Word for word, restate the listing; omit the pictures.

== Dataset ==
===

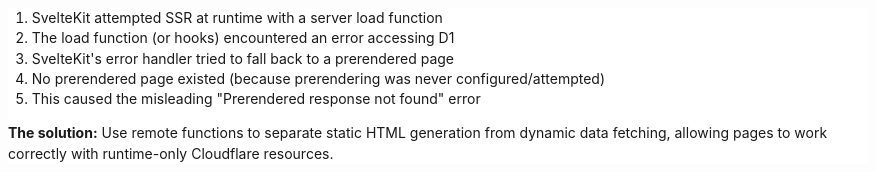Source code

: 1. SvelteKit attempted SSR at runtime with a server load function
2. The load function (or hooks) encountered an error accessing D1
3. SvelteKit's error handler tried to fall back to a prerendered page
4. No prerendered page existed (because prerendering was never configured/attempted)
5. This caused the misleading "Prerendered response not found" error

**The solution:** Use remote functions to separate static HTML generation from dynamic data fetching, allowing pages to work correctly with runtime-only Cloudflare resources.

===

== The answer ==
Source code

: 1. SvelteKit attempted SSR at runtime with a server load function
2. The load function (or hooks) encountered an error accessing D1
3. SvelteKit's error handler tried to fall back to a prerendered page
4. No prerendered page existed (because prerendering was never configured/attempted)
5. This caused the misleading "Prerendered response not found" error

**The solution:** Use remote functions to separate static HTML generation from dynamic data fetching, allowing pages to work correctly with runtime-only Cloudflare resources.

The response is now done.